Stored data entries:
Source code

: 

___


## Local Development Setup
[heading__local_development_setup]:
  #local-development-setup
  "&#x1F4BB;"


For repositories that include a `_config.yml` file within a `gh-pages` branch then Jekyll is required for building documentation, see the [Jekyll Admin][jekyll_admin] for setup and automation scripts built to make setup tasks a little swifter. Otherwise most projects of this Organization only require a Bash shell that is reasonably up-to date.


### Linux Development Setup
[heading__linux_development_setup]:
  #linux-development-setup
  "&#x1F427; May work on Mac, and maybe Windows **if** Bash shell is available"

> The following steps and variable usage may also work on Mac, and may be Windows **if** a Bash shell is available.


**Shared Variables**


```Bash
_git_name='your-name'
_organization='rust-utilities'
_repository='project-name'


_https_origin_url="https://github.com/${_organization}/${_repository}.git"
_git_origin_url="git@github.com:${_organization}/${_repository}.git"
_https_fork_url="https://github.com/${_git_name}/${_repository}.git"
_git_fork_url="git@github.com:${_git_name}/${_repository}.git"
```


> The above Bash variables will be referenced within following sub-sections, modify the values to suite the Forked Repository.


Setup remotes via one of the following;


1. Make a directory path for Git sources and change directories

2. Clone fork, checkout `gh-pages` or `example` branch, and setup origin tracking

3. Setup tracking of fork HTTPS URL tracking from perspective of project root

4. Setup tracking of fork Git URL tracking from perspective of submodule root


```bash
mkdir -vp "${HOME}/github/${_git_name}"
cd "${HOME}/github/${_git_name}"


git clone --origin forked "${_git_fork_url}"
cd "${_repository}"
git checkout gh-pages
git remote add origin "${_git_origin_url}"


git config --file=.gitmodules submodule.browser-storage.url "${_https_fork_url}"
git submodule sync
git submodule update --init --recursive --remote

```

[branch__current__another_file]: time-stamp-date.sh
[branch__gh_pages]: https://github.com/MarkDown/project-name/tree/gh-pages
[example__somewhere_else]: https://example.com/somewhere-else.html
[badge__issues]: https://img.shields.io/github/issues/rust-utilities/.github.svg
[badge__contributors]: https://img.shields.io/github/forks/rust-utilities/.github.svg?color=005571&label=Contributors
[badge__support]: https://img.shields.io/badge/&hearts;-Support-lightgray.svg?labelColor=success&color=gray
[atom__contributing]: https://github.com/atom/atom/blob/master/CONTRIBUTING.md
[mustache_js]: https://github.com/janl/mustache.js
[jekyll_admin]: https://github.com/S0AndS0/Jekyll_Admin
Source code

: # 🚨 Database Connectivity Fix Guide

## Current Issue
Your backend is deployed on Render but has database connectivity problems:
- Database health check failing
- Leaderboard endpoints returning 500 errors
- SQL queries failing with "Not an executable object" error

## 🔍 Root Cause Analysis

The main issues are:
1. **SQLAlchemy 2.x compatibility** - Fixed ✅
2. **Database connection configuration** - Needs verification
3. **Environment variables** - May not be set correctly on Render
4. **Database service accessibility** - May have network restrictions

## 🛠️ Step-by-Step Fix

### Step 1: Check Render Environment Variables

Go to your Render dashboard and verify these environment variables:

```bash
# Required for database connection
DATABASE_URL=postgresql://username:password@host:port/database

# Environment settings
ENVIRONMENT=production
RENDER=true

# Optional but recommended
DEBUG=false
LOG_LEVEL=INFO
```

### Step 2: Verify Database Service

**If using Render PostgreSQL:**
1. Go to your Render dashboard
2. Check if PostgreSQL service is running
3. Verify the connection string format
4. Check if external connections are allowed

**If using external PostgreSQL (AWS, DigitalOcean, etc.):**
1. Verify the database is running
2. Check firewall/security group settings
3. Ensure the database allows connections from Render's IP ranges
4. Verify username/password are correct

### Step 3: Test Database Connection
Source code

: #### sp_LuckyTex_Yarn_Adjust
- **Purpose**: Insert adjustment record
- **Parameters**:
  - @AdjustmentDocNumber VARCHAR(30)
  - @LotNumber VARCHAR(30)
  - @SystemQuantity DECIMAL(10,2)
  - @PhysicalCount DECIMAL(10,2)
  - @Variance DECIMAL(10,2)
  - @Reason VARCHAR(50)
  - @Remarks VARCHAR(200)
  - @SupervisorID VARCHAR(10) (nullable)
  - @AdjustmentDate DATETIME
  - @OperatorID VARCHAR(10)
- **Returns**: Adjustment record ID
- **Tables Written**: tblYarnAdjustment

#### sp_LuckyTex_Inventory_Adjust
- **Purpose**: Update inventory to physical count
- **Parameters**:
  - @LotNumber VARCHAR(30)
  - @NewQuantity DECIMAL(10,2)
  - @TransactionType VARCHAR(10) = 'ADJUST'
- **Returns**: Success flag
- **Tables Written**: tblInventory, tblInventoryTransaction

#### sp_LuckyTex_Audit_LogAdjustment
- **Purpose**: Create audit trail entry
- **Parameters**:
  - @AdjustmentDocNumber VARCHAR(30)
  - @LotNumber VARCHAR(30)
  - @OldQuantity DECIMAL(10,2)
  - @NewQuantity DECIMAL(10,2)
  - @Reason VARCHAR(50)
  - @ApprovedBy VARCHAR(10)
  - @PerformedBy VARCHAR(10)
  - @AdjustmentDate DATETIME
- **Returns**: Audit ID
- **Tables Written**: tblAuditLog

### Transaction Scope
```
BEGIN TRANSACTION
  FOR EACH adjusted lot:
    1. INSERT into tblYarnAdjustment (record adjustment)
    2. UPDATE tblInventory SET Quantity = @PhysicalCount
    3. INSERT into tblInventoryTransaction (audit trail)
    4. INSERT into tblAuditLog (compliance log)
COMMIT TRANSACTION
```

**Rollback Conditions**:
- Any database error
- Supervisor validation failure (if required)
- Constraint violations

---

◆ WHAT YOU SHOULD DO
In your answer, reproduce every entry exactly as it was written.

◆ THE COMPLETED TASK
Source code

: 

___


## Local Development Setup
[heading__local_development_setup]:
  #local-development-setup
  "&#x1F4BB;"


For repositories that include a `_config.yml` file within a `gh-pages` branch then Jekyll is required for building documentation, see the [Jekyll Admin][jekyll_admin] for setup and automation scripts built to make setup tasks a little swifter. Otherwise most projects of this Organization only require a Bash shell that is reasonably up-to date.


### Linux Development Setup
[heading__linux_development_setup]:
  #linux-development-setup
  "&#x1F427; May work on Mac, and maybe Windows **if** Bash shell is available"

> The following steps and variable usage may also work on Mac, and may be Windows **if** a Bash shell is available.


**Shared Variables**


```Bash
_git_name='your-name'
_organization='rust-utilities'
_repository='project-name'


_https_origin_url="https://github.com/${_organization}/${_repository}.git"
_git_origin_url="git@github.com:${_organization}/${_repository}.git"
_https_fork_url="https://github.com/${_git_name}/${_repository}.git"
_git_fork_url="git@github.com:${_git_name}/${_repository}.git"
```


> The above Bash variables will be referenced within following sub-sections, modify the values to suite the Forked Repository.


Setup remotes via one of the following;


1. Make a directory path for Git sources and change directories

2. Clone fork, checkout `gh-pages` or `example` branch, and setup origin tracking

3. Setup tracking of fork HTTPS URL tracking from perspective of project root

4. Setup tracking of fork Git URL tracking from perspective of submodule root


```bash
mkdir -vp "${HOME}/github/${_git_name}"
cd "${HOME}/github/${_git_name}"


git clone --origin forked "${_git_fork_url}"
cd "${_repository}"
git checkout gh-pages
git remote add origin "${_git_origin_url}"


git config --file=.gitmodules submodule.browser-storage.url "${_https_fork_url}"
git submodule sync
git submodule update --init --recursive --remote

```

[branch__current__another_file]: time-stamp-date.sh
[branch__gh_pages]: https://github.com/MarkDown/project-name/tree/gh-pages
[example__somewhere_else]: https://example.com/somewhere-else.html
[badge__issues]: https://img.shields.io/github/issues/rust-utilities/.github.svg
[badge__contributors]: https://img.shields.io/github/forks/rust-utilities/.github.svg?color=005571&label=Contributors
[badge__support]: https://img.shields.io/badge/&hearts;-Support-lightgray.svg?labelColor=success&color=gray
[atom__contributing]: https://github.com/atom/atom/blob/master/CONTRIBUTING.md
[mustache_js]: https://github.com/janl/mustache.js
[jekyll_admin]: https://github.com/S0AndS0/Jekyll_Admin
Source code

: # 🚨 Database Connectivity Fix Guide

## Current Issue
Your backend is deployed on Render but has database connectivity problems:
- Database health check failing
- Leaderboard endpoints returning 500 errors
- SQL queries failing with "Not an executable object" error

## 🔍 Root Cause Analysis

The main issues are:
1. **SQLAlchemy 2.x compatibility** - Fixed ✅
2. **Database connection configuration** - Needs verification
3. **Environment variables** - May not be set correctly on Render
4. **Database service accessibility** - May have network restrictions

## 🛠️ Step-by-Step Fix

### Step 1: Check Render Environment Variables

Go to your Render dashboard and verify these environment variables:

```bash
# Required for database connection
DATABASE_URL=postgresql://username:password@host:port/database

# Environment settings
ENVIRONMENT=production
RENDER=true

# Optional but recommended
DEBUG=false
LOG_LEVEL=INFO
```

### Step 2: Verify Database Service

**If using Render PostgreSQL:**
1. Go to your Render dashboard
2. Check if PostgreSQL service is running
3. Verify the connection string format
4. Check if external connections are allowed

**If using external PostgreSQL (AWS, DigitalOcean, etc.):**
1. Verify the database is running
2. Check firewall/security group settings
3. Ensure the database allows connections from Render's IP ranges
4. Verify username/password are correct

### Step 3: Test Database Connection
Source code

: #### sp_LuckyTex_Yarn_Adjust
- **Purpose**: Insert adjustment record
- **Parameters**:
  - @AdjustmentDocNumber VARCHAR(30)
  - @LotNumber VARCHAR(30)
  - @SystemQuantity DECIMAL(10,2)
  - @PhysicalCount DECIMAL(10,2)
  - @Variance DECIMAL(10,2)
  - @Reason VARCHAR(50)
  - @Remarks VARCHAR(200)
  - @SupervisorID VARCHAR(10) (nullable)
  - @AdjustmentDate DATETIME
  - @OperatorID VARCHAR(10)
- **Returns**: Adjustment record ID
- **Tables Written**: tblYarnAdjustment

#### sp_LuckyTex_Inventory_Adjust
- **Purpose**: Update inventory to physical count
- **Parameters**:
  - @LotNumber VARCHAR(30)
  - @NewQuantity DECIMAL(10,2)
  - @TransactionType VARCHAR(10) = 'ADJUST'
- **Returns**: Success flag
- **Tables Written**: tblInventory, tblInventoryTransaction

#### sp_LuckyTex_Audit_LogAdjustment
- **Purpose**: Create audit trail entry
- **Parameters**:
  - @AdjustmentDocNumber VARCHAR(30)
  - @LotNumber VARCHAR(30)
  - @OldQuantity DECIMAL(10,2)
  - @NewQuantity DECIMAL(10,2)
  - @Reason VARCHAR(50)
  - @ApprovedBy VARCHAR(10)
  - @PerformedBy VARCHAR(10)
  - @AdjustmentDate DATETIME
- **Returns**: Audit ID
- **Tables Written**: tblAuditLog

### Transaction Scope
```
BEGIN TRANSACTION
  FOR EACH adjusted lot:
    1. INSERT into tblYarnAdjustment (record adjustment)
    2. UPDATE tblInventory SET Quantity = @PhysicalCount
    3. INSERT into tblInventoryTransaction (audit trail)
    4. INSERT into tblAuditLog (compliance log)
COMMIT TRANSACTION
```

**Rollback Conditions**:
- Any database error
- Supervisor validation failure (if required)
- Constraint violations

---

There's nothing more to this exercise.